Preventive hospital and rehabilitation

9€ per day (up to a maximum of 14 days per year)

Physical therapy

8€ (depending on individual sickness fund)

*These are legal categories as defined in SGB V.

Sources: BMG, VDAK, as printed in KKH Nachrichten 2002, p. 21, and http://www.bmgesundheit.de/presse/
2001/2001/141.htm. Costs converted from DM by the author (1 € = DM 1,95583).

 

Table 5:  Co-Payments Over Time, in % Of Total SHI Expenditures

Type of service

% of total SHI-expenditures

1980*

1992**

1994**

Dental services

20.0

32.8

40.6

Prescription drugs

4.9

3.9

8.9

Inpatient services

-

1.1

1.1

Heilmittel

2.4

9.4

9.2

Transportation

0.3

5.5

4.3

Preventive services/-Rehabilitation

-

2.1

2.2

Total

3.1

3.6

4.2

*      Old Länder only

**   Old and new Länder

Source: Mielck 2000, p.240, relying on works by John, et al., 1998.

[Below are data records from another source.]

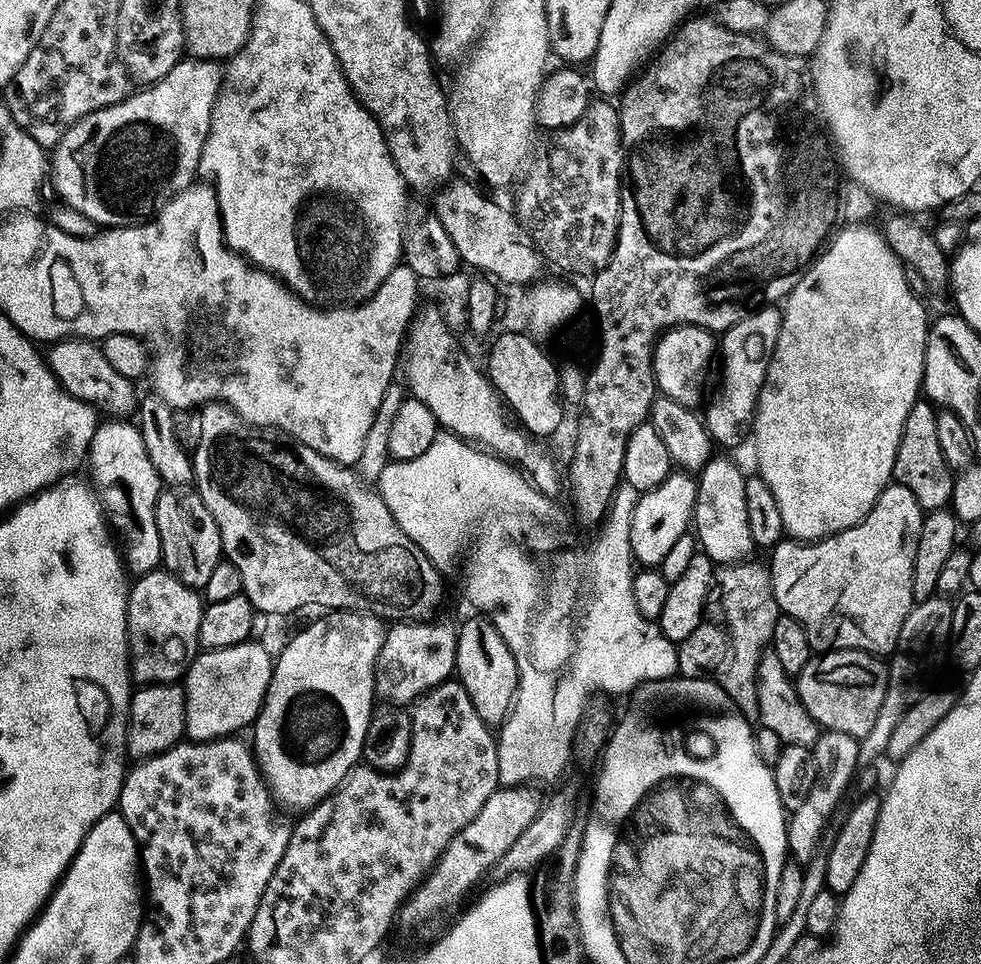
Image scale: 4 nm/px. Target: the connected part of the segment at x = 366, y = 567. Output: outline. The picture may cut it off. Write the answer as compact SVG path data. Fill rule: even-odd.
M209 402L199 409L200 437L196 440L196 449L191 449L192 479L194 490L202 498L206 510L214 518L220 535L220 547L223 555L238 570L243 595L247 596L257 613L269 618L288 616L299 608L308 608L317 604L320 610L347 610L349 612L369 612L379 616L385 622L407 622L427 620L437 615L436 607L444 600L444 580L440 577L441 569L432 563L431 558L400 529L394 514L386 506L375 487L365 484L351 467L334 462L298 442L285 432L271 428L259 428L257 424L247 424L233 408L223 402Z

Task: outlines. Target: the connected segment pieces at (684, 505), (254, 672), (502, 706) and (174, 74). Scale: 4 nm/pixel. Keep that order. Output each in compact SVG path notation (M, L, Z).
M683 470L673 471L656 488L643 493L637 499L634 506L634 514L630 518L630 546L632 547L632 558L637 565L652 570L659 566L666 558L666 554L689 531L694 520L694 509L696 506L696 480Z
M245 642L238 646L228 646L222 650L204 650L193 658L192 664L182 677L186 722L184 734L189 741L219 740L222 736L239 733L239 728L255 725L260 714L260 707L270 686L274 667L273 653L268 653L260 642Z
M473 615L473 620L468 620L459 625L456 633L456 671L455 679L466 690L470 702L474 702L474 710L478 710L478 718L482 718L489 726L499 726L508 719L508 712L516 696L516 687L519 682L519 672L516 669L512 651L506 646L502 634L493 626L492 621L483 615Z
M195 58L181 59L179 64L166 74L156 84L145 87L143 90L133 91L126 99L117 104L106 106L102 110L94 110L86 118L82 118L74 126L70 126L58 143L50 156L50 184L56 187L56 192L61 201L74 210L82 210L86 218L90 218L98 226L107 226L108 228L122 228L130 224L139 224L159 212L160 207L170 198L177 196L183 188L197 179L198 169L200 167L200 155L202 146L206 142L206 134L210 130L210 114L214 110L216 95L220 92L220 81L222 79L222 68L215 60L197 60Z

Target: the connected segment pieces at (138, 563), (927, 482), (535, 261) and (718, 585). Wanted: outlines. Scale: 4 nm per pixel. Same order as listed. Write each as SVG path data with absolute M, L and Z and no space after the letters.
M124 418L105 421L105 424L104 421L97 423L96 433L88 447L86 464L92 467L90 483L118 541L125 569L132 574L155 572L162 564L158 522L154 522L162 481L158 470L154 470L154 462L150 462L150 454L146 454L146 442L142 442L139 427Z
M917 399L904 423L902 438L898 442L898 454L894 458L892 480L906 486L914 498L918 498L925 513L935 508L948 508L954 479L953 469L949 468L946 458L942 458L942 448L938 446L937 409L927 399Z
M449 179L440 185L434 196L434 214L438 222L442 222L446 234L450 234L450 242L454 242L454 248L458 250L461 261L477 268L480 271L477 273L487 274L501 285L504 283L528 286L539 281L542 257L532 247L528 231L520 225L520 221L509 209L507 212L498 201L491 200L483 192L483 187L475 188L468 180L456 179Z
M749 558L739 564L717 567L706 609L707 615L728 634L730 668L741 672L748 682L755 681L756 664L769 647L774 634L774 622L782 614L774 598L771 571L754 561Z

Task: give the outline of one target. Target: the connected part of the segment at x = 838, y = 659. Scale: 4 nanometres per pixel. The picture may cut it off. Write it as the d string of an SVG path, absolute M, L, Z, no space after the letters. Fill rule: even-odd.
M833 650L809 660L795 677L794 687L800 705L821 729L861 738L870 734L878 716L886 695L887 678L888 670L883 659L866 652Z

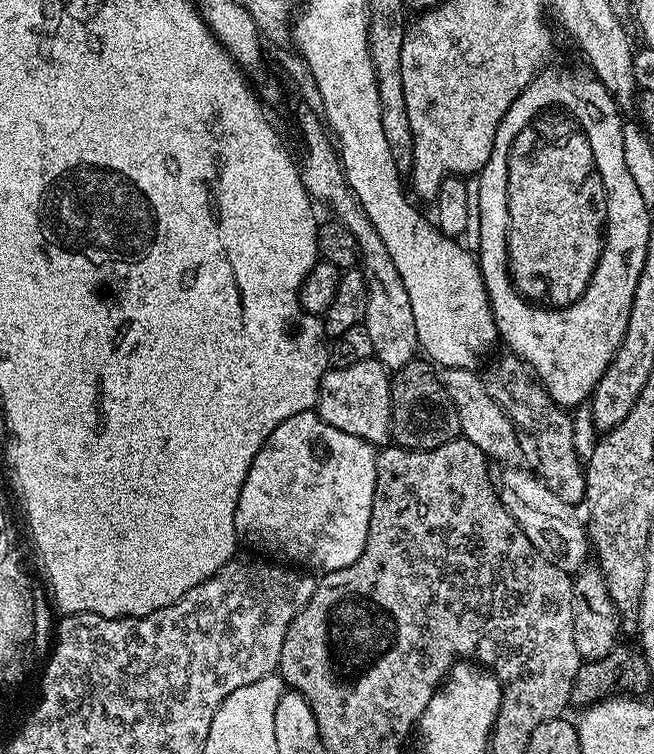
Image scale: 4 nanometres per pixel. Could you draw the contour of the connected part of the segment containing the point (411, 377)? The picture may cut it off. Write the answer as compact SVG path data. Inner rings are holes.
M417 358L391 373L392 440L401 448L425 452L460 436L460 423L454 402L444 388L437 369L427 359Z

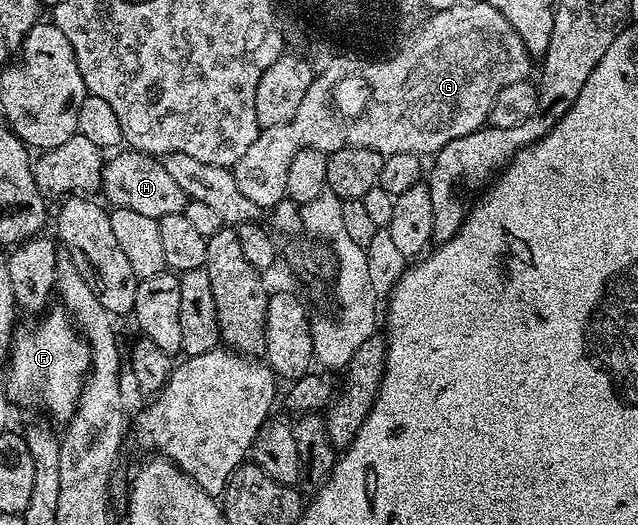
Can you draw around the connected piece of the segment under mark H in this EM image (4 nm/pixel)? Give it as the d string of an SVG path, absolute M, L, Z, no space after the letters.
M117 151L112 155L113 158L110 156L104 162L100 187L100 192L105 193L104 200L110 206L155 218L185 212L187 198L183 187L179 187L179 183L171 179L164 160L158 159L151 153L136 151Z

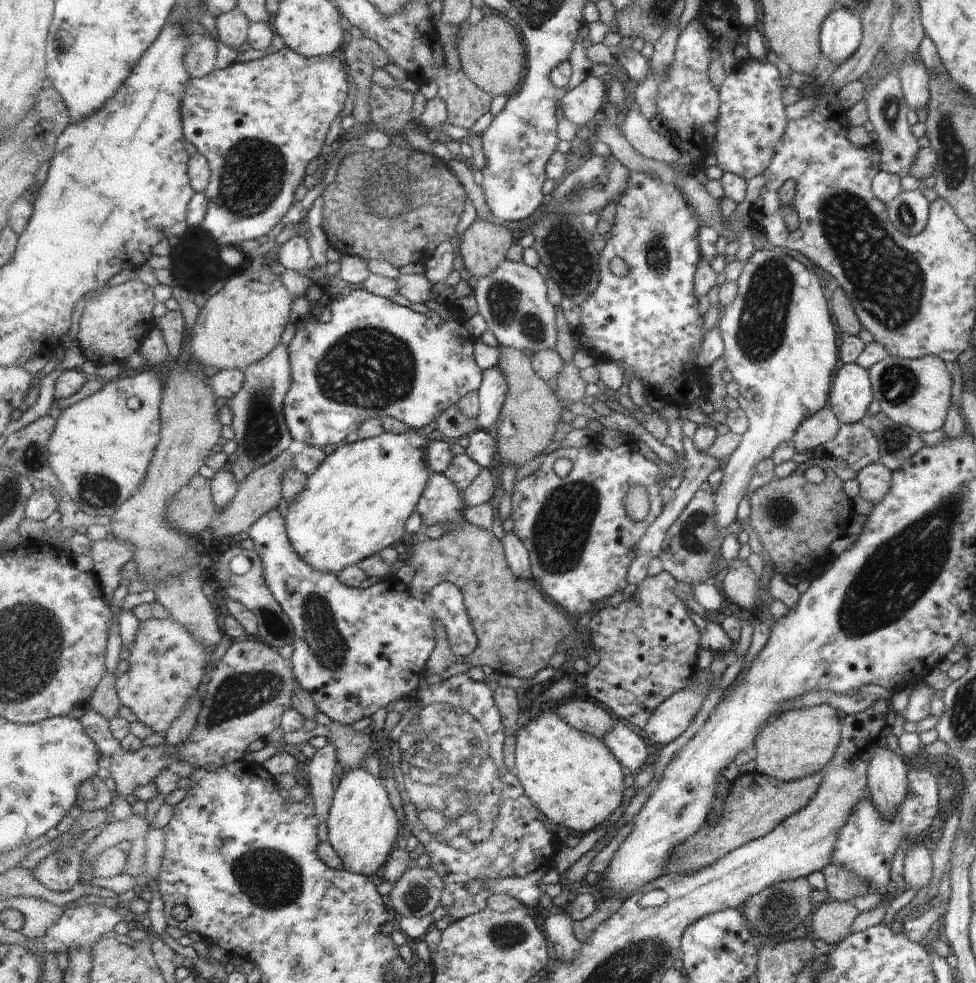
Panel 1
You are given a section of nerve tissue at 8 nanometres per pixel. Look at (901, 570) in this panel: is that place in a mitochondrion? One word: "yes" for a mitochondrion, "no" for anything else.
yes

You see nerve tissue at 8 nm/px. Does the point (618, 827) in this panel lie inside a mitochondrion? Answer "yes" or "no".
no

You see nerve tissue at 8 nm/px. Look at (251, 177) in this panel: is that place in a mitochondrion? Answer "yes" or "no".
yes

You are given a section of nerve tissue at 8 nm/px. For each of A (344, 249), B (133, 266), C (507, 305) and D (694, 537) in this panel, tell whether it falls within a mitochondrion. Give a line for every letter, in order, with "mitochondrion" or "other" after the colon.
A: other
B: other
C: mitochondrion
D: mitochondrion

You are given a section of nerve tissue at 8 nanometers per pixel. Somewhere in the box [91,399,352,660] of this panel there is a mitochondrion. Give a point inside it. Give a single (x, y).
(272, 622)

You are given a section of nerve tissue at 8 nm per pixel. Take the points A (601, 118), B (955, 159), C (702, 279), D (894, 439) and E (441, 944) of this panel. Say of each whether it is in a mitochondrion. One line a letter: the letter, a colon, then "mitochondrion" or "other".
A: other
B: mitochondrion
C: other
D: mitochondrion
E: other

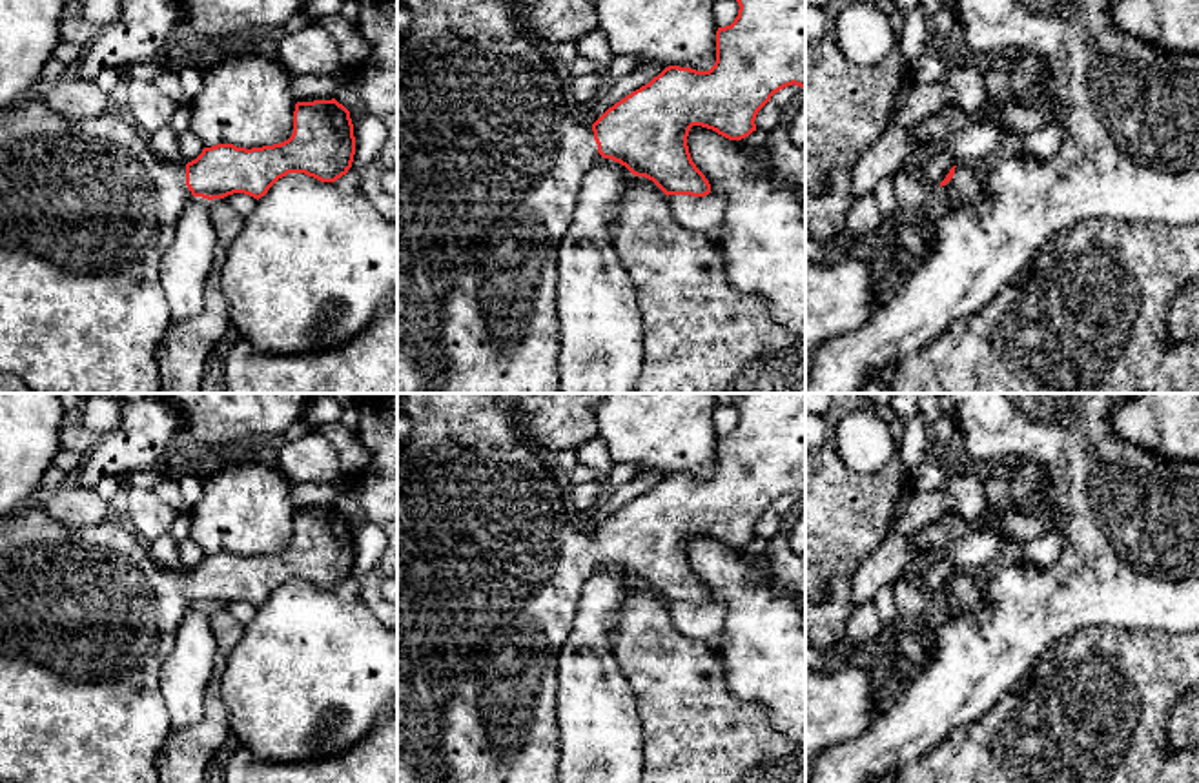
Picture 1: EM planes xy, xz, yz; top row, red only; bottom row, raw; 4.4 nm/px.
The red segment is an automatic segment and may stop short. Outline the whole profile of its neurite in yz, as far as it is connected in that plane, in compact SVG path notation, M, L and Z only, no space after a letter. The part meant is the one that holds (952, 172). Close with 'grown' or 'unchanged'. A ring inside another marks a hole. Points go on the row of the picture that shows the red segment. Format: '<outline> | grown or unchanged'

 Since Healthcare Reform 2000 was enacted, employers can offer occupational health services, health promotion and other preventive programs. Sickness funds can or should use less than 2.5€ per insured individual for these programs, and 0.5€ for self-help activities for patients. Both of these figures are to be adjusted annually.

 2.2.  Financing

The system has managed all of the achievements outlined above relatively economically. In 1992, about 8.1 percent of gross domestic product (GDP) went into health care. However, this percentage grew to 10.3% of GDP in 1998 and can be expected to go up further as a result of three factors: aging, multi-morbidity, and medical advances.  Another potential cause of increased costs may be political maneuvers that aim to cover up the true nature of the crisis; when these maneuvers have been exposed, the true cost of financing medical and long-term care may be higher than currently believed. The operating principle since the 19th century has been that no money exchange should touch on the direct patient-physician relation (Sachleistungsprinzip); the result is that large segments of the public do not realize the true cost of medical services, and remain unconvinced that the long-term sustainability of German health care may be in jeopardy.  Some experts warn that the time bomb may go off one day.